⟨

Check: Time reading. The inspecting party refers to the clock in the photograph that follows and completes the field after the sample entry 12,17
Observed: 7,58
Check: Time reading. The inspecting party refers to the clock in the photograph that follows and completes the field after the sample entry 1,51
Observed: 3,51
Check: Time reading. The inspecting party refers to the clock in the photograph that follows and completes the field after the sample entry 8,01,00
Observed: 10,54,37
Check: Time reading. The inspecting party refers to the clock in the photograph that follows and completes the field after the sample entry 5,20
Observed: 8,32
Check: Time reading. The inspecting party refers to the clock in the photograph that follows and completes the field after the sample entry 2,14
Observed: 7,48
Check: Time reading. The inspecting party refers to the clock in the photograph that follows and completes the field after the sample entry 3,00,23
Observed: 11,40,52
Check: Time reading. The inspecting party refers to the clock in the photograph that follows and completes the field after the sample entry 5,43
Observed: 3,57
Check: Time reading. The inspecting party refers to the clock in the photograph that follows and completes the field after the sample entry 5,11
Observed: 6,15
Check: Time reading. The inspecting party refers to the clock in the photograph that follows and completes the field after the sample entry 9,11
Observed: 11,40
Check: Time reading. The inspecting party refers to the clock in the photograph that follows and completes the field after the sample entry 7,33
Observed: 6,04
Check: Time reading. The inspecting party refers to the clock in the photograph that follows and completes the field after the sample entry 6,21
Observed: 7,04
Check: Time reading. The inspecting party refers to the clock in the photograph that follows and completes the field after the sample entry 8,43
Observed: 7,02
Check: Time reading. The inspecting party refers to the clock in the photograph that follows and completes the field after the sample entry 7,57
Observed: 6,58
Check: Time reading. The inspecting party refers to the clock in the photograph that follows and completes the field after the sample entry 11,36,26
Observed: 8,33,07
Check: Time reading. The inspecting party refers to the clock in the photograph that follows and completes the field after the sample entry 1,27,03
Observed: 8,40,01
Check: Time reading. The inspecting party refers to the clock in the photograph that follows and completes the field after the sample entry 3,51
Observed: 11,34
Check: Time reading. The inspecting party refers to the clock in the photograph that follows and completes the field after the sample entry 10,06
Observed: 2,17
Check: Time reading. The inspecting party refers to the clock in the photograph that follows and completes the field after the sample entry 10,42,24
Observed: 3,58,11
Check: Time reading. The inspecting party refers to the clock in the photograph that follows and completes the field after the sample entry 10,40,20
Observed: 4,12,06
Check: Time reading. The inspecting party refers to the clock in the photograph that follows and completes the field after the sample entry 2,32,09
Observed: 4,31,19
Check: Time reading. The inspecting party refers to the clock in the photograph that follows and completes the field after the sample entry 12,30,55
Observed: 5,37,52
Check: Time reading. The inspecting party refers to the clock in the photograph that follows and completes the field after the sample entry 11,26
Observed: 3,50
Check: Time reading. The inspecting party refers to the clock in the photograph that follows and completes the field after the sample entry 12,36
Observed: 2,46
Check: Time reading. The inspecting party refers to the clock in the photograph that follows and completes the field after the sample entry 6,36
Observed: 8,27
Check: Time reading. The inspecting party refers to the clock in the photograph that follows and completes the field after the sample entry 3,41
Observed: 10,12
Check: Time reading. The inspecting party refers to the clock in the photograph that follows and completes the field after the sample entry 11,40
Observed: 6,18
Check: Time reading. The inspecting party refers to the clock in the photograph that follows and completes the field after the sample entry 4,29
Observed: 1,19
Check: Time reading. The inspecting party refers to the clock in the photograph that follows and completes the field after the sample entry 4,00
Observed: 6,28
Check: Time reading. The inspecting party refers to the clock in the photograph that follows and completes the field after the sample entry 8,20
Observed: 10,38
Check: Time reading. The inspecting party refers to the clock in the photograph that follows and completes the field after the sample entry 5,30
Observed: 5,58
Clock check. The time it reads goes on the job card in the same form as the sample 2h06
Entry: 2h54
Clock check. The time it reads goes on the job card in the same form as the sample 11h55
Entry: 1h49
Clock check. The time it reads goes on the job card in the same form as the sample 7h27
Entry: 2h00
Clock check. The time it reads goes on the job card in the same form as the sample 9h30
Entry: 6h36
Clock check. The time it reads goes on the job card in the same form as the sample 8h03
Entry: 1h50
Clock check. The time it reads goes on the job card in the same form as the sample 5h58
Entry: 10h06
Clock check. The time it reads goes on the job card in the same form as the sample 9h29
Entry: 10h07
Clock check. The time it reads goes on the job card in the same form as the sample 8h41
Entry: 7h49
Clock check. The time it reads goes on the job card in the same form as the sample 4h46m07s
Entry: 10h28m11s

⟩

__Goal__.
Copy all of the rows above word for word, in the same order, from the first to the last.

__Task solution__.
Check: Time reading. The inspecting party refers to the clock in the photograph that follows and completes the field after the sample entry 12,17
Observed: 7,58
Check: Time reading. The inspecting party refers to the clock in the photograph that follows and completes the field after the sample entry 1,51
Observed: 3,51
Check: Time reading. The inspecting party refers to the clock in the photograph that follows and completes the field after the sample entry 8,01,00
Observed: 10,54,37
Check: Time reading. The inspecting party refers to the clock in the photograph that follows and completes the field after the sample entry 5,20
Observed: 8,32
Check: Time reading. The inspecting party refers to the clock in the photograph that follows and completes the field after the sample entry 2,14
Observed: 7,48
Check: Time reading. The inspecting party refers to the clock in the photograph that follows and completes the field after the sample entry 3,00,23
Observed: 11,40,52
Check: Time reading. The inspecting party refers to the clock in the photograph that follows and completes the field after the sample entry 5,43
Observed: 3,57
Check: Time reading. The inspecting party refers to the clock in the photograph that follows and completes the field after the sample entry 5,11
Observed: 6,15
Check: Time reading. The inspecting party refers to the clock in the photograph that follows and completes the field after the sample entry 9,11
Observed: 11,40
Check: Time reading. The inspecting party refers to the clock in the photograph that follows and completes the field after the sample entry 7,33
Observed: 6,04
Check: Time reading. The inspecting party refers to the clock in the photograph that follows and completes the field after the sample entry 6,21
Observed: 7,04
Check: Time reading. The inspecting party refers to the clock in the photograph that follows and completes the field after the sample entry 8,43
Observed: 7,02
Check: Time reading. The inspecting party refers to the clock in the photograph that follows and completes the field after the sample entry 7,57
Observed: 6,58
Check: Time reading. The inspecting party refers to the clock in the photograph that follows and completes the field after the sample entry 11,36,26
Observed: 8,33,07
Check: Time reading. The inspecting party refers to the clock in the photograph that follows and completes the field after the sample entry 1,27,03
Observed: 8,40,01
Check: Time reading. The inspecting party refers to the clock in the photograph that follows and completes the field after the sample entry 3,51
Observed: 11,34
Check: Time reading. The inspecting party refers to the clock in the photograph that follows and completes the field after the sample entry 10,06
Observed: 2,17
Check: Time reading. The inspecting party refers to the clock in the photograph that follows and completes the field after the sample entry 10,42,24
Observed: 3,58,11
Check: Time reading. The inspecting party refers to the clock in the photograph that follows and completes the field after the sample entry 10,40,20
Observed: 4,12,06
Check: Time reading. The inspecting party refers to the clock in the photograph that follows and completes the field after the sample entry 2,32,09
Observed: 4,31,19
Check: Time reading. The inspecting party refers to the clock in the photograph that follows and completes the field after the sample entry 12,30,55
Observed: 5,37,52
Check: Time reading. The inspecting party refers to the clock in the photograph that follows and completes the field after the sample entry 11,26
Observed: 3,50
Check: Time reading. The inspecting party refers to the clock in the photograph that follows and completes the field after the sample entry 12,36
Observed: 2,46
Check: Time reading. The inspecting party refers to the clock in the photograph that follows and completes the field after the sample entry 6,36
Observed: 8,27
Check: Time reading. The inspecting party refers to the clock in the photograph that follows and completes the field after the sample entry 3,41
Observed: 10,12
Check: Time reading. The inspecting party refers to the clock in the photograph that follows and completes the field after the sample entry 11,40
Observed: 6,18
Check: Time reading. The inspecting party refers to the clock in the photograph that follows and completes the field after the sample entry 4,29
Observed: 1,19
Check: Time reading. The inspecting party refers to the clock in the photograph that follows and completes the field after the sample entry 4,00
Observed: 6,28
Check: Time reading. The inspecting party refers to the clock in the photograph that follows and completes the field after the sample entry 8,20
Observed: 10,38
Check: Time reading. The inspecting party refers to the clock in the photograph that follows and completes the field after the sample entry 5,30
Observed: 5,58
Clock check. The time it reads goes on the job card in the same form as the sample 2h06
Entry: 2h54
Clock check. The time it reads goes on the job card in the same form as the sample 11h55
Entry: 1h49
Clock check. The time it reads goes on the job card in the same form as the sample 7h27
Entry: 2h00
Clock check. The time it reads goes on the job card in the same form as the sample 9h30
Entry: 6h36
Clock check. The time it reads goes on the job card in the same form as the sample 8h03
Entry: 1h50
Clock check. The time it reads goes on the job card in the same form as the sample 5h58
Entry: 10h06
Clock check. The time it reads goes on the job card in the same form as the sample 9h29
Entry: 10h07
Clock check. The time it reads goes on the job card in the same form as the sample 8h41
Entry: 7h49
Clock check. The time it reads goes on the job card in the same form as the sample 4h46m07s
Entry: 10h28m11s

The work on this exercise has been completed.